Fine Art Photography

Women’s Last Supper Project

Seeking the Feminine within the Divine

The Women’s Last Supper Project was developed seeking to understand and connect with God’s and, by extension, Jesus’ feminine nature.  In April of 2013 I recruited 13 women from St. Mark’s parish in Berkeley and Newman Hall to join me in re-creating Leonardo’s Last Supper.  Our intention was to help our participants put themselves into the narrative, experiencing and reflecting the emotional confusion and spiritual distress felt by Jesus and his disciples.  In short, this project’s intent was to make this narrative emotionally and spiritually available within a feminine context.  We followed the original narrative: Jesus, surrounded by his loving disciples, has announced that one at the table will betray him.  A wave of shock and surprise ripples around the table.  Reading the emotional outburst we see fear, shock, grief, anger, and sadness, but mostly confusion on their faces.

Designed as a Lenten spiritual exercise, I asked our volunteers to review texts on the pertinent Gospel passages, readings on Leonardo’s painting, and invited the Rev. Corrie Lassen to explain how Icons are “written”.  Over the course of the next three weeks I asked all to prayerfully consider how each disciple was responding to hearing the words that one of them would betray their beloved teacher.

**PROVIDED INFORMATION:**
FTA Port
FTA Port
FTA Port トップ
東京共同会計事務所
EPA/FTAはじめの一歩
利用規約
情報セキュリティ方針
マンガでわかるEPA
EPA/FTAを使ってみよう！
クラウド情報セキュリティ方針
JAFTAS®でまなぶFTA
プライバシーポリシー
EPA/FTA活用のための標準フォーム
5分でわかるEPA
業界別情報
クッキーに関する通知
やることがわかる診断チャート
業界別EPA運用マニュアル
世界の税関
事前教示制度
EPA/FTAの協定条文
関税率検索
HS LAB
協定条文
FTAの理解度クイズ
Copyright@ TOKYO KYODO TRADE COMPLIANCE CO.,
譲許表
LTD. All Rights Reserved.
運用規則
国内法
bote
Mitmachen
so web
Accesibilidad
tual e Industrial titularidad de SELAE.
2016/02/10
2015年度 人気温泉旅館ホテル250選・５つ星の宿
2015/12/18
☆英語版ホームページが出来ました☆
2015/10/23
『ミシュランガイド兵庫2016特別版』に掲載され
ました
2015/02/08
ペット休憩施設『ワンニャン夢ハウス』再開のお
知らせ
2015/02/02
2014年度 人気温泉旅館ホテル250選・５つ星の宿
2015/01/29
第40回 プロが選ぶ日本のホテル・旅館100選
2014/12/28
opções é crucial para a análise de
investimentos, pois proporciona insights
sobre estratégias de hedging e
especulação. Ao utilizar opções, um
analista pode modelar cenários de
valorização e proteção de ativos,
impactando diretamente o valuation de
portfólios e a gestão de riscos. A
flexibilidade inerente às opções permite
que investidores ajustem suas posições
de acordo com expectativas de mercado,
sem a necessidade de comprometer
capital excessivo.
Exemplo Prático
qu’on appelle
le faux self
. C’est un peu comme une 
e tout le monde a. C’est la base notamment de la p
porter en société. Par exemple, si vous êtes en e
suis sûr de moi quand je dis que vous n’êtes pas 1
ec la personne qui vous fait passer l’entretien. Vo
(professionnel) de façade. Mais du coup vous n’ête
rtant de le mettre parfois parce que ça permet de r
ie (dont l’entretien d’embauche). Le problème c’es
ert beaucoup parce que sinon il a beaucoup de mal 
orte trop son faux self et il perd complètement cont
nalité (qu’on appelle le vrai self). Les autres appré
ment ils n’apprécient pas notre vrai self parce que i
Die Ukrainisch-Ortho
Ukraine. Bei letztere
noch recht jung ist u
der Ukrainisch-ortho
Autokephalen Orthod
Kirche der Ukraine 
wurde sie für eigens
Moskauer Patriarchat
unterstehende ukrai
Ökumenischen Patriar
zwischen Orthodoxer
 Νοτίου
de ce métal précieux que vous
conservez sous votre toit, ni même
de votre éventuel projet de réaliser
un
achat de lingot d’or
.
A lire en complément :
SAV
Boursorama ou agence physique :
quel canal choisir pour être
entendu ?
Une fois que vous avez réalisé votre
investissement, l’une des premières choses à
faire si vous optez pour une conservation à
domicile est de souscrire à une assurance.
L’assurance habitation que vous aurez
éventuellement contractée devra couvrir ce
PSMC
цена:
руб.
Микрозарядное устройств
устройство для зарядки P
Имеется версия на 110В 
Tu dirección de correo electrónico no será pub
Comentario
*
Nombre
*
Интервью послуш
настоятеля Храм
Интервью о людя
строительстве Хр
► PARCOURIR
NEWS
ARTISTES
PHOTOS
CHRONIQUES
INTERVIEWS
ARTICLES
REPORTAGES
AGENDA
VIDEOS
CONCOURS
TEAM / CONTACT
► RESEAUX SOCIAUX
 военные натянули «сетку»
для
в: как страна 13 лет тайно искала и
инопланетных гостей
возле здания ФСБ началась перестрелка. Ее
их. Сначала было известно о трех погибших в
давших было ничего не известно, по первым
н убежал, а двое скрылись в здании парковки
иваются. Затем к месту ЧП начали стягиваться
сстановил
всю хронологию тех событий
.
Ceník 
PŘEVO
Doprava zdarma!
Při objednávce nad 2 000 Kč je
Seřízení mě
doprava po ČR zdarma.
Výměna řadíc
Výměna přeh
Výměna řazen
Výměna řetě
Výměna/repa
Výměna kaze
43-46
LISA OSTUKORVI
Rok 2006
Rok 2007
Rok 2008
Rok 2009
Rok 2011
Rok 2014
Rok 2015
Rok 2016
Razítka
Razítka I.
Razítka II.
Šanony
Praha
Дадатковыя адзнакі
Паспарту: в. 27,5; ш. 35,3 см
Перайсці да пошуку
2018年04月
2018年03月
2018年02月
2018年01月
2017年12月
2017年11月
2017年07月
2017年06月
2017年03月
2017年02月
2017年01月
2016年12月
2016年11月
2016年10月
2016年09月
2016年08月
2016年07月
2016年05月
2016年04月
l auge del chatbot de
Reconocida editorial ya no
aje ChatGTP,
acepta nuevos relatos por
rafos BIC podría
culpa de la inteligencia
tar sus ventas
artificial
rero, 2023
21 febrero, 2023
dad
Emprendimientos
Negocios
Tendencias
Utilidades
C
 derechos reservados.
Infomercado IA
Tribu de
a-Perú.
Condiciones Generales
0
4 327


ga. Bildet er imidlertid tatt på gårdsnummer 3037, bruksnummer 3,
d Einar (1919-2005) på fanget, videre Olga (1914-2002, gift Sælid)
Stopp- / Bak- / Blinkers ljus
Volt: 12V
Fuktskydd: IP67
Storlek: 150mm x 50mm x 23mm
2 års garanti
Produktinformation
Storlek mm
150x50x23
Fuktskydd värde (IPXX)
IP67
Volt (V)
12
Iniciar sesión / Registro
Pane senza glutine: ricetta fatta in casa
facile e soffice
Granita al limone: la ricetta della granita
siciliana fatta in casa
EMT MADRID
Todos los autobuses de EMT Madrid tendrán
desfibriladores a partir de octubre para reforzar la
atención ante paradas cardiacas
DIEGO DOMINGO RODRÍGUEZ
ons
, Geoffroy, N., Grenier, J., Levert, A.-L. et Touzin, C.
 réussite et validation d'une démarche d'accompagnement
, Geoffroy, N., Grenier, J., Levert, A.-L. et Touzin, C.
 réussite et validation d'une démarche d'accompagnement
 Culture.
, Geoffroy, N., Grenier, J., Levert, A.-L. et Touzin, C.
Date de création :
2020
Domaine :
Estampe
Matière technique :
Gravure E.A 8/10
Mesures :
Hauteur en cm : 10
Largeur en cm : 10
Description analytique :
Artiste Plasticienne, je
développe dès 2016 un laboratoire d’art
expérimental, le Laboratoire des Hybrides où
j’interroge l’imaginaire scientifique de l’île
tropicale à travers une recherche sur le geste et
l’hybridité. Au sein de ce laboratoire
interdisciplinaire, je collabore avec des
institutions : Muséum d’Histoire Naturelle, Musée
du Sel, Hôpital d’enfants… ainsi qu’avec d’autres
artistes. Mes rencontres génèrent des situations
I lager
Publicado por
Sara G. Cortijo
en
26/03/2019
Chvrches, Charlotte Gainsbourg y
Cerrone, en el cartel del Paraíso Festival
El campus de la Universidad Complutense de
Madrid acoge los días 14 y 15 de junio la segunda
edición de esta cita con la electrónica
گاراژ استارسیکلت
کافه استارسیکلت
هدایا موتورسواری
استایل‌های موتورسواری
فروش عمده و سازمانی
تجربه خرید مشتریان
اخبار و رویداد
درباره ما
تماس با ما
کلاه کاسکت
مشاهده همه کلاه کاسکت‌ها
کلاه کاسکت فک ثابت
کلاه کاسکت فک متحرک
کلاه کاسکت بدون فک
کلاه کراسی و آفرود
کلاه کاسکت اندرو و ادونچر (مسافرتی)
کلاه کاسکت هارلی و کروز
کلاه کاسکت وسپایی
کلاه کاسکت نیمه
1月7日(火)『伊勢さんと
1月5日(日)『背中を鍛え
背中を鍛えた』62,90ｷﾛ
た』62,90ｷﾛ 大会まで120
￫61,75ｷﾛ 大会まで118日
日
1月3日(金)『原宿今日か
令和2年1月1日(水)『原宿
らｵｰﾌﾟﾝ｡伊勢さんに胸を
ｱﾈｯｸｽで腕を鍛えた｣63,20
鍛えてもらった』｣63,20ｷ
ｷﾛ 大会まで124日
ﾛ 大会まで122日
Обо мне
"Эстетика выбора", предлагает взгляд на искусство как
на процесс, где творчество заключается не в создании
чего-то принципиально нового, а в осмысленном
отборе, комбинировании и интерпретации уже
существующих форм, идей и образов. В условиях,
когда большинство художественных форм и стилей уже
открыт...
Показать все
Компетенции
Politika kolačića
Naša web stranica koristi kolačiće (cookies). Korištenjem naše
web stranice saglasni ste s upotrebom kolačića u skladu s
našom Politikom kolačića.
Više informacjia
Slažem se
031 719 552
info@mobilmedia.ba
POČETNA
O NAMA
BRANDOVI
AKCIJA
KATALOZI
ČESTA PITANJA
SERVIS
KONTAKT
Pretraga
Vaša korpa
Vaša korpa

**JOB:** Reproduce word for word everything in the Women’s Last Supper Project text from "Designed as a" down to "their beloved teacher.".

**RESPONSE:**
Designed as a Lenten spiritual exercise, I asked our volunteers to review texts on the pertinent Gospel passages, readings on Leonardo’s painting, and invited the Rev. Corrie Lassen to explain how Icons are “written”.  Over the course of the next three weeks I asked all to prayerfully consider how each disciple was responding to hearing the words that one of them would betray their beloved teacher.